ASSIGNED TASK. Output the data word for word. Begin at its first line and end at the line with "HouseofIndya.com is part".

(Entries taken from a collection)
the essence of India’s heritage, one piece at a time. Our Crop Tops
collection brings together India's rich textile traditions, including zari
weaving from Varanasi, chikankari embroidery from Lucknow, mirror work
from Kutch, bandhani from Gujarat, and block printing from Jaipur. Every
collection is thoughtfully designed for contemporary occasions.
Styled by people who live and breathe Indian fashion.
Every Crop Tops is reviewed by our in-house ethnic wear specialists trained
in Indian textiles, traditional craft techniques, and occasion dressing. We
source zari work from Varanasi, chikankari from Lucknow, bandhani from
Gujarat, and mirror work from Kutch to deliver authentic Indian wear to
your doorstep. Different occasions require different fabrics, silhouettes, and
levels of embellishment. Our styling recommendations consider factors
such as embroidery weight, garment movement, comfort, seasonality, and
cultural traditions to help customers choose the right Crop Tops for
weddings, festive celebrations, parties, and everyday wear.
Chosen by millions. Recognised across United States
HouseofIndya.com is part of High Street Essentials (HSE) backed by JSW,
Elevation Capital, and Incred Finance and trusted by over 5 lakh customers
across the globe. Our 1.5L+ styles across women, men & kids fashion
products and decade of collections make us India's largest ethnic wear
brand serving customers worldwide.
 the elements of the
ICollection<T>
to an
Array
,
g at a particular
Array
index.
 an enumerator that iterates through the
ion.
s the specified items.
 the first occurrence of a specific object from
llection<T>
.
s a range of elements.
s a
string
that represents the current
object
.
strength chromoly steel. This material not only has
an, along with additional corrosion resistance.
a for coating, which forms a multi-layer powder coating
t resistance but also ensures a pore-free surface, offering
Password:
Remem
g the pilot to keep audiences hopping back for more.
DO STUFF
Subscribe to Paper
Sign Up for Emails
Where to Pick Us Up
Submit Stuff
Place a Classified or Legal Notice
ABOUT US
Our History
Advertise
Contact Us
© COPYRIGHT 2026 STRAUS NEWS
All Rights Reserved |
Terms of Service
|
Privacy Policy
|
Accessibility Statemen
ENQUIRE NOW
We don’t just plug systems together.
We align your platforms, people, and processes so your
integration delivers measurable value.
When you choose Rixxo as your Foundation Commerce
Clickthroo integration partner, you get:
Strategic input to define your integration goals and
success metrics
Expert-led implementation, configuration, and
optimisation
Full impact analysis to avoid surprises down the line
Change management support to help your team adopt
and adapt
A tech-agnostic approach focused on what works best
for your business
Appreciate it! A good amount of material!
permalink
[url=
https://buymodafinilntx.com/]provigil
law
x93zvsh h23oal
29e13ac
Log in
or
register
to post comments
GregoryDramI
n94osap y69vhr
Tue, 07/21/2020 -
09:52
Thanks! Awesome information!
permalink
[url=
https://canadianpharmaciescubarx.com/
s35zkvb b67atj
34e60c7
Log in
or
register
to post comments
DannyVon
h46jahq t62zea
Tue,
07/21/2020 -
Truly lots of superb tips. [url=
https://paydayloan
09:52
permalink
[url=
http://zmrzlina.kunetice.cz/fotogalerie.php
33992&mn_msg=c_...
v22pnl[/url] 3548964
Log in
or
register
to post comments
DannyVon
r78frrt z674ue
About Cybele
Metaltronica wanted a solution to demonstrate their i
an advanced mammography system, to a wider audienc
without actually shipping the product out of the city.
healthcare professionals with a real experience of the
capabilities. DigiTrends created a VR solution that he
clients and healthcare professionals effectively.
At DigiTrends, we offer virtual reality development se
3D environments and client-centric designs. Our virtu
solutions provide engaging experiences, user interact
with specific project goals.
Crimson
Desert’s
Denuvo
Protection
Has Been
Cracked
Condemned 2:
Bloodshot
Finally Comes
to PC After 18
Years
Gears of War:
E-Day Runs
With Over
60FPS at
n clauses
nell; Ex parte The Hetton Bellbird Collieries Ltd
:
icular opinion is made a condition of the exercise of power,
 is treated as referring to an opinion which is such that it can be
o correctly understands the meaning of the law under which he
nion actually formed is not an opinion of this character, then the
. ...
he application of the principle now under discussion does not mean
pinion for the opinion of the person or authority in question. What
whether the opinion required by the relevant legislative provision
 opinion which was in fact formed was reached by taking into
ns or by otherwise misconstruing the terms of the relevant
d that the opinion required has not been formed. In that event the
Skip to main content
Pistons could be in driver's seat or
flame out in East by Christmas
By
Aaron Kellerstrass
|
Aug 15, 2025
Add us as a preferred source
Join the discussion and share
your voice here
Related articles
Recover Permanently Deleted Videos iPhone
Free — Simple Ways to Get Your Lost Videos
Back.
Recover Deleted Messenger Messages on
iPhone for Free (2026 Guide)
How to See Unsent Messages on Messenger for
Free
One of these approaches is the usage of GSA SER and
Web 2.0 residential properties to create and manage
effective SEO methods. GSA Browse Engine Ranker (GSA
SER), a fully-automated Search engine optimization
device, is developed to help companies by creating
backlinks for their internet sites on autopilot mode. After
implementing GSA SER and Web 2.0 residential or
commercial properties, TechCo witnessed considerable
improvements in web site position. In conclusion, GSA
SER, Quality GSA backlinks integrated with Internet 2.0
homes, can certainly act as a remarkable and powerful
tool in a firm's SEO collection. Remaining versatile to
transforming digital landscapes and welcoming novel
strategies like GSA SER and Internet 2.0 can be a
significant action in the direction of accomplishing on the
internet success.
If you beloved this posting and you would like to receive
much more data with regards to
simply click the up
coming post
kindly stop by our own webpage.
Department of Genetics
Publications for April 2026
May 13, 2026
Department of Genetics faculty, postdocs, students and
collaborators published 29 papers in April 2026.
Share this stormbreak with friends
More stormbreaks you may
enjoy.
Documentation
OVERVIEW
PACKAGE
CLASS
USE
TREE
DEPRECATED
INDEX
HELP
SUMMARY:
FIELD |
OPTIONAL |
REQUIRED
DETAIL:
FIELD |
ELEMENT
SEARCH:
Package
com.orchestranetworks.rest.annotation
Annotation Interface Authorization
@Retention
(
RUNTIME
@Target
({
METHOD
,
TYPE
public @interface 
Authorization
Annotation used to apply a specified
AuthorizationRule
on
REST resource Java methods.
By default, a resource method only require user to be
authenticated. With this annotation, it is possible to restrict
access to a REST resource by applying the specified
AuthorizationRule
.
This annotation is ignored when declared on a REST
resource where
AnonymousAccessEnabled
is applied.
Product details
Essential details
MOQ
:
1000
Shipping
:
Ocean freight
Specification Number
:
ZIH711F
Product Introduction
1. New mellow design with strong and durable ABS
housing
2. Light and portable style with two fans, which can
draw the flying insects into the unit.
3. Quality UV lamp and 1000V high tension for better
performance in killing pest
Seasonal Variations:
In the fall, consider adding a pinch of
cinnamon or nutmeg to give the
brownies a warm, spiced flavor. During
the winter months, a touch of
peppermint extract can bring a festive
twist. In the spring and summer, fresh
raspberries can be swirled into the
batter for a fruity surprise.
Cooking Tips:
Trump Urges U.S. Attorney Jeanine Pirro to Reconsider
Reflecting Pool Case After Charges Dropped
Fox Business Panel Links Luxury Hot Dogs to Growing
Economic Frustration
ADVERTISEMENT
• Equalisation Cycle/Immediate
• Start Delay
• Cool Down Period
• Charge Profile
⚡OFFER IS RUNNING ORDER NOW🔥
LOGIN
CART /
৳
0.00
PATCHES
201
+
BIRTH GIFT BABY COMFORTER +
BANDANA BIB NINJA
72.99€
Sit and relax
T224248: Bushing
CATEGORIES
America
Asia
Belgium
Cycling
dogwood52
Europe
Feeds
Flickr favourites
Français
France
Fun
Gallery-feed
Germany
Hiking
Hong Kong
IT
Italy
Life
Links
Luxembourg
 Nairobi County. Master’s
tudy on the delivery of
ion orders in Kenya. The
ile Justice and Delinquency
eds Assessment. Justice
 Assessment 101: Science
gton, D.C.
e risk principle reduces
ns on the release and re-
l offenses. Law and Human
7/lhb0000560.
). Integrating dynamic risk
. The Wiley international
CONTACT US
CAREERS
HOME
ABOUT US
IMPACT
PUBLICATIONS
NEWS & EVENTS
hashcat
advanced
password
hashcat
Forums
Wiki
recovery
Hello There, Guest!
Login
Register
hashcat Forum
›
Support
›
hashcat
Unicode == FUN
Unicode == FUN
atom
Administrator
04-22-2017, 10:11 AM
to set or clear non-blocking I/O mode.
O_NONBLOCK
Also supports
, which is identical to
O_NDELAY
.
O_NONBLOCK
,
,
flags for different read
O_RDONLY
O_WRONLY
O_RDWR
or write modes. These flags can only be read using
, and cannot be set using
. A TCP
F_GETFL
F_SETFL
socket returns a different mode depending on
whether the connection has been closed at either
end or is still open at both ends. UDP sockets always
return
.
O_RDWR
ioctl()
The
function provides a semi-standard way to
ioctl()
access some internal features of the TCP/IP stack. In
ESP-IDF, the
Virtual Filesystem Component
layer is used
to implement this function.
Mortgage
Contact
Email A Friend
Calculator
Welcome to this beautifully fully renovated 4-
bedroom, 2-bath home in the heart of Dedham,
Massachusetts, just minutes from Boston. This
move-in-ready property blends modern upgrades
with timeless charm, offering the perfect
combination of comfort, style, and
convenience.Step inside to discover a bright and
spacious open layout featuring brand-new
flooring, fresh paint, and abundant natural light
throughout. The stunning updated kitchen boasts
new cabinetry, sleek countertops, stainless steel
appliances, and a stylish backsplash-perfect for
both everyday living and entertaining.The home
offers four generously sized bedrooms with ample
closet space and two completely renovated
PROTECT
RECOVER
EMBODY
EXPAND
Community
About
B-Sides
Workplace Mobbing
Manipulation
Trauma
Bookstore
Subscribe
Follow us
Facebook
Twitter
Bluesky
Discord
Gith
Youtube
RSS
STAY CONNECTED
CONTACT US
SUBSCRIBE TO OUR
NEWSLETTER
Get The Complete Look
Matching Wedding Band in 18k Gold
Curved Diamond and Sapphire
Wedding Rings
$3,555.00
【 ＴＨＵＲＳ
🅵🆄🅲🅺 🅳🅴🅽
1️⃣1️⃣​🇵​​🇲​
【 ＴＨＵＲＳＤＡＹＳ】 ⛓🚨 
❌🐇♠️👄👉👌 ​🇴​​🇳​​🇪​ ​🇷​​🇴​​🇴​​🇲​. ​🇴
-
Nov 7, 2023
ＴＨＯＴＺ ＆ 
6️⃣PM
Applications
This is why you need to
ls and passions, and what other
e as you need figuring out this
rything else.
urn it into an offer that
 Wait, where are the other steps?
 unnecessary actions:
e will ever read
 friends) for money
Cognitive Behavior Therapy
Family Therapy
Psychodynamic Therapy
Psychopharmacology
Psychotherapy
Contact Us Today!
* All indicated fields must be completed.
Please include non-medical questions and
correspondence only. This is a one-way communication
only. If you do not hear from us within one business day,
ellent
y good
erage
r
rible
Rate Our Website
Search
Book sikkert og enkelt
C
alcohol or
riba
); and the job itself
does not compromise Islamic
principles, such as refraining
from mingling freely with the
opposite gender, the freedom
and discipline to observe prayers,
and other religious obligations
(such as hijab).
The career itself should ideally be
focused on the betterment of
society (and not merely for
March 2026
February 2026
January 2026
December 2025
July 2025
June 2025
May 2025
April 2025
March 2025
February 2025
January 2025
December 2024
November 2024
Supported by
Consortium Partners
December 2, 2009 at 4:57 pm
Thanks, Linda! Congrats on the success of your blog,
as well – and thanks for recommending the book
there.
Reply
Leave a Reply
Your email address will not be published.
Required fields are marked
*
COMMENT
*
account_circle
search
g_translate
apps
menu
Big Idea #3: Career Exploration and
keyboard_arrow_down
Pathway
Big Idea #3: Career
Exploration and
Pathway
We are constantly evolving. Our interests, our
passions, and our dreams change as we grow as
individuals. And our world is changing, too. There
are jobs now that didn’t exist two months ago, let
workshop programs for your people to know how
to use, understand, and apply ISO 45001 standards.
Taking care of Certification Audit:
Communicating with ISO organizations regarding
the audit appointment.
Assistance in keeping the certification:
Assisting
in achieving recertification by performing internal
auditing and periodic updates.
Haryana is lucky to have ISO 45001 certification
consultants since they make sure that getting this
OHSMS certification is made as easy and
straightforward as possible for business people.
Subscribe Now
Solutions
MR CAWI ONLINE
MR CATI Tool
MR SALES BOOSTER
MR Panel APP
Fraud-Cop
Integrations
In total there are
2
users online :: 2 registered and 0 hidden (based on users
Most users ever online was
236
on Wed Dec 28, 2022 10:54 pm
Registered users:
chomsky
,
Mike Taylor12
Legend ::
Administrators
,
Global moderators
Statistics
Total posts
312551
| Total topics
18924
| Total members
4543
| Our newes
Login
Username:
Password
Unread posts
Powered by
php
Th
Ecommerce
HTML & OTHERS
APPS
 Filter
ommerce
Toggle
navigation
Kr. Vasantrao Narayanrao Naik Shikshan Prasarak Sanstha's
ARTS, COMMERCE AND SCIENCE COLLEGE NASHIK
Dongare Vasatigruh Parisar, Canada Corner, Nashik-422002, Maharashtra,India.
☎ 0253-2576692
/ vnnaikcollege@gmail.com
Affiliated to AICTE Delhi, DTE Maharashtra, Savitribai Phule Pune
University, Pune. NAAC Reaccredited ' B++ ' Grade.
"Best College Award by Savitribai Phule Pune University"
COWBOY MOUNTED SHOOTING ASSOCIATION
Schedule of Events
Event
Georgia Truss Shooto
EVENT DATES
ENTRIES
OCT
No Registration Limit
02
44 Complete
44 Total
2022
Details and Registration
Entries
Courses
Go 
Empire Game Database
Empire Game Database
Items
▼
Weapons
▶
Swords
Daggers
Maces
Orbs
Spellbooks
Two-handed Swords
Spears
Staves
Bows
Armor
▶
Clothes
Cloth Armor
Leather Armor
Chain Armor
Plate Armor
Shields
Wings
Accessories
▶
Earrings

RESPONSE TO THIS TASK.
the essence of India’s heritage, one piece at a time. Our Crop Tops
collection brings together India's rich textile traditions, including zari
weaving from Varanasi, chikankari embroidery from Lucknow, mirror work
from Kutch, bandhani from Gujarat, and block printing from Jaipur. Every
collection is thoughtfully designed for contemporary occasions.
Styled by people who live and breathe Indian fashion.
Every Crop Tops is reviewed by our in-house ethnic wear specialists trained
in Indian textiles, traditional craft techniques, and occasion dressing. We
source zari work from Varanasi, chikankari from Lucknow, bandhani from
Gujarat, and mirror work from Kutch to deliver authentic Indian wear to
your doorstep. Different occasions require different fabrics, silhouettes, and
levels of embellishment. Our styling recommendations consider factors
such as embroidery weight, garment movement, comfort, seasonality, and
cultural traditions to help customers choose the right Crop Tops for
weddings, festive celebrations, parties, and everyday wear.
Chosen by millions. Recognised across United States
HouseofIndya.com is part of High Street Essentials (HSE) backed by JSW,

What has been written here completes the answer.